Tree trial

Tree trial

by | Sujit Rathod -
Number of replies: 3

From The Guardian

"Previous studies have shown statistical associations between exposure to microbial diversity and the development of a well-functioning immune system. But this is the first study to deliberately change the children’s environment and therefore indicate a causal link."

1. What kinds of studies were these previous studies? What aspects of these studies made it so a causal link was difficult to establish?

"The study involved 75 children in two cities in Finland, a relatively small number for a trial. “But when we saw the results, we were very surprised because they were so strong,” said Aki Sinkkonen, at Natural Resources Institute Finland, who led the work."

2. What does Sinkkonen mean by "strong" ?

3. Comment on the clinical endpoint of this study. Is it meaningful?

"The children were between three and five years old and spread between 10 similar daycare centres. In four centres, turf from natural forest floors, complete with dwarf shrubs, blueberries, crowberry, and mosses, were installed in previously bare play areas."

4. What is the name of this study design?

"The researchers gave all the children the same meals each day and excluded the small number who had been given probiotic supplements by their parents."

5. Why did the researchers give meals? Why did they exclude the small number?
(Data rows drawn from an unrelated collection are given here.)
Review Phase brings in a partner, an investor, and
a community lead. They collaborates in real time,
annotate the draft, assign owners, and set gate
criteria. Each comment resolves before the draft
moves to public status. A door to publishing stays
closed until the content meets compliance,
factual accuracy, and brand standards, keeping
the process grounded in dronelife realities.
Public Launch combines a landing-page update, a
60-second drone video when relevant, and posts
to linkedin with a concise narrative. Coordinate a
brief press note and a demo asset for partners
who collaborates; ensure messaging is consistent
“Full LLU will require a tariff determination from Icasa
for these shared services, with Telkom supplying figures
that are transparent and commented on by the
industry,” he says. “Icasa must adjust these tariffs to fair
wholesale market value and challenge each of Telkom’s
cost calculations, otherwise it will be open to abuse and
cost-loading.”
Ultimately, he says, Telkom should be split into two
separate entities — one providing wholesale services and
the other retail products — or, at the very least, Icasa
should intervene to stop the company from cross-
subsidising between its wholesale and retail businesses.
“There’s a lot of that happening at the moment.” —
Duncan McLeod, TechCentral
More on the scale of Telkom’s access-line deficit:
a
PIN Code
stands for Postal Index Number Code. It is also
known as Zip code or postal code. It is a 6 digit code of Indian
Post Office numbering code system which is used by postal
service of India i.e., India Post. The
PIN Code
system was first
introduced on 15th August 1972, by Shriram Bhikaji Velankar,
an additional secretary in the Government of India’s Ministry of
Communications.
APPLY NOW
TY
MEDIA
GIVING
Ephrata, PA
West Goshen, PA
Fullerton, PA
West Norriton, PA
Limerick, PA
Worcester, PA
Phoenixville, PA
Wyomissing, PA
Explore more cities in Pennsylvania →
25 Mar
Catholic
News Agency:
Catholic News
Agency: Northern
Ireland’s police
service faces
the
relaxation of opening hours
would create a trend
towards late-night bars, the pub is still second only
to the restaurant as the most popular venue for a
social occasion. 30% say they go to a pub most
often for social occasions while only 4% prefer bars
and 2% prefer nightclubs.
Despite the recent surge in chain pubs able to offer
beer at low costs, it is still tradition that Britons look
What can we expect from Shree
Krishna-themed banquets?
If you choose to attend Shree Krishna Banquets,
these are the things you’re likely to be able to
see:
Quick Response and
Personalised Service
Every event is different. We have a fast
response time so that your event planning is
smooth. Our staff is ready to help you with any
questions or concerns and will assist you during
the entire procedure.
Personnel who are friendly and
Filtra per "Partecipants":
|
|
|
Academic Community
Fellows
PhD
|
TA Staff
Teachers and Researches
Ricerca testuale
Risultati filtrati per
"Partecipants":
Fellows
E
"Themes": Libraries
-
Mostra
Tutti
In reply to | Sujit Rathod

Re: Tree trial

by | Olivia El Jassar -
1. Observational studies. This is the first INTERVENTION study in which the exposure is introduced by the researcher

2. A ‘powerful’ measure of effect was found. Statistically significant (p<0.05) may be arbitrarily used. Confidence intervals not including the null, of one?

3. After 28 days, children's skin and gut were tested for microbe diversity and blood samples were taken for immunological markers. 28 days is a very short period of time of exposure. Repeat testing was not performed thus we don't know how long lived these effects are - for example, another month down the line, any effect on the immune system may have reverted back to normal or even reversed

4. Intervention trial

5. Controlling for potential confounding factors (effect of meals on gut microbiome). Probiotics are a major confounding factor here.
In reply to | Sujit Rathod

Re: Tree trial

by | Selene Corsini -
1. the previous studies 'have shown statistical associations' between the exposure of interest and the outcome, so they should have been analytical studies (ie case-control, cohort..). In these studies the association found may or may not be causal, as opposed to the intervention study described in the article, which gives more weight to a possible causal relationship.

2. he means that it is very likely that the results obtained from the study show a significant association between a diverse environment and a more functional immune system, therefore a reduction of immune mediated diseases. this measure is generally obtained by calculating confidence intervals and a p value, which is not given in the article.

3. children were exposed for 90 minutes per day to a more diverse playground environment and were encouraged to play with the soil and plants. samples from skin, guts and blood were collected showing increased microbial diversity on skin and guts and a higher level of immune cells in the blood.
In order to state whether these changes were meaningful in regards to providing a better immunity (and possibly lower predisposition to immune mediated diseases), we would need
-to estimate the prevalence of immune mediated disorders in the control group and observe a statistically significant difference between the two groups (ie higher prevalence in the control)
-prove that the presence of the above cells in the blood stream at one point in time is directly related to reduction of occurence of immune mediated disorders.

4. it is an intervention trial, we don't know whether the samples were randomised.

5. the meals were given in order to minimise differences between the 2 groups and therefore create comparability.
the small number of children receiving probiotics was excluded to not incur in counfounding
In reply to | Selene Corsini

Re: Tree trial

by | OLGA VIACHESLAVOVNA KOZHAEVA -
Hi all
to add to the above

4.
- it seems it was a cluster trial, as allocation to the intervention was at daycare centre level.
- indeed it is somewhat unclear if the trial was randomised or not .. although, the article makes the claim of strong evidence and speaks of causality , and one could imagine that randomisation took place . BUT: when one looks at the original article, randomisation is not mentioned. would anyone have further thoughts on non-randomised trials and whether it is fair to claim causality on this basis?

5. another remark is that they used resriction to control for confouding (ie excluding children taking probiotics) also because the sample size was small and they wanted to ensure control of this strong confounder. if the sample size was larger, probiotics may have been balanced at baseline and/or controllled for at analysis stage. (does this make sense?)